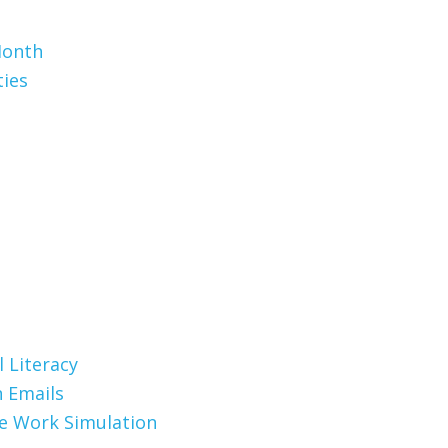
Month
ties
 Literacy
 Emails
te Work Simulation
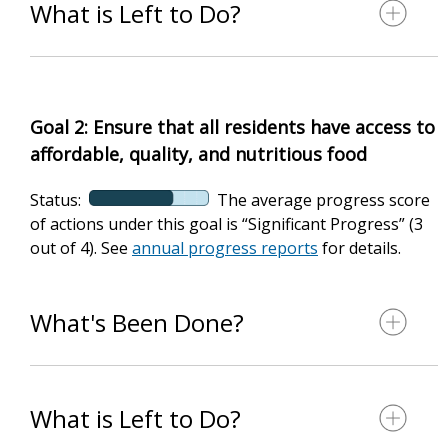
What is Left to Do?
Goal 2: Ensure that all residents have access to
affordable, quality, and nutritious food
Status:
The average progress score
of actions under this goal is “Significant Progress” (3
out of 4). See
annual progress reports
for details.
What's Been Done?
What is Left to Do?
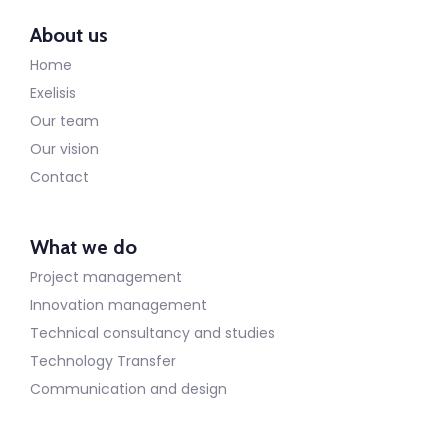
About us
Home
Exelisis
Our team
Our vision
Contact
What we do
Project management
Innovation management
Technical consultancy and studies
Technology Transfer
Communication and design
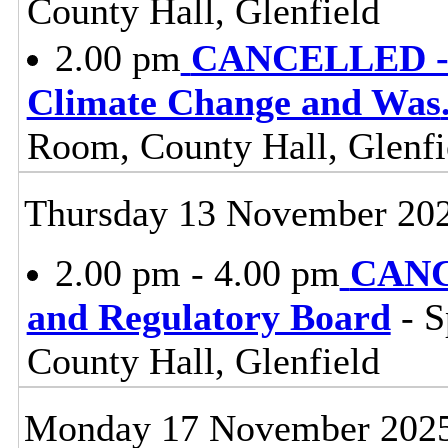
County Hall, Glenfield
2.00 pm
CANCELLED - E
Climate Change and Was
Room, County Hall, Glenfi
Thursday 13 November 20
2.00 pm - 4.00 pm
CANC
and Regulatory Board
- S
County Hall, Glenfield
Monday 17 November 202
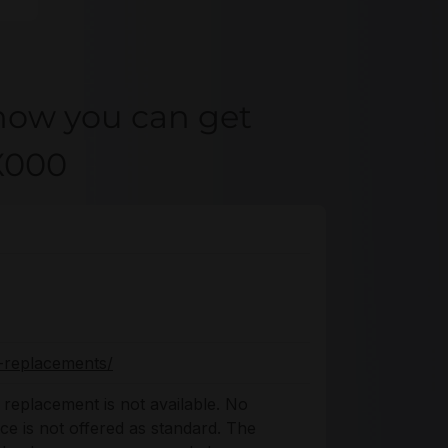
how you can get
X000
-replacements/
replacement is not available. No
ice is not offered as standard. The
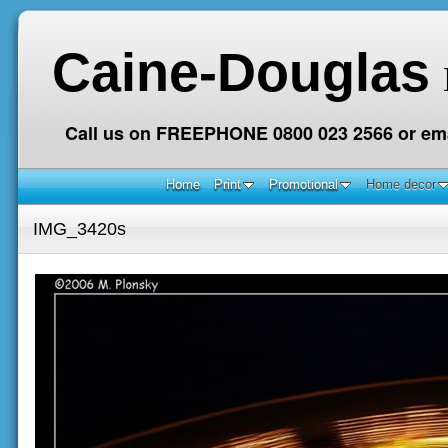
Caine-Douglas
Call us on FREEPHONE 0800 023 2566 or ema
Home
Print
Promotional
Home decor
IMG_3420s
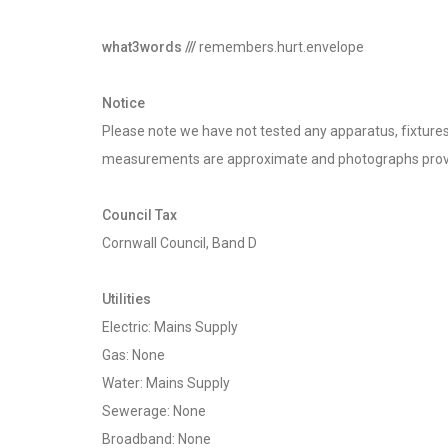
what3words ///
remembers.hurt.envelope
Notice
Please note we have not tested any apparatus, fixtures, 
measurements are approximate and photographs provi
Council Tax
Cornwall Council, Band D
Utilities
Electric: Mains Supply
Gas: None
Water: Mains Supply
Sewerage: None
Broadband: None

**WRITTEN TASK**
Within the listing, how many lines hold the string "Supply"? Answer with the number alone.

**EXPECTED ANSWER**
2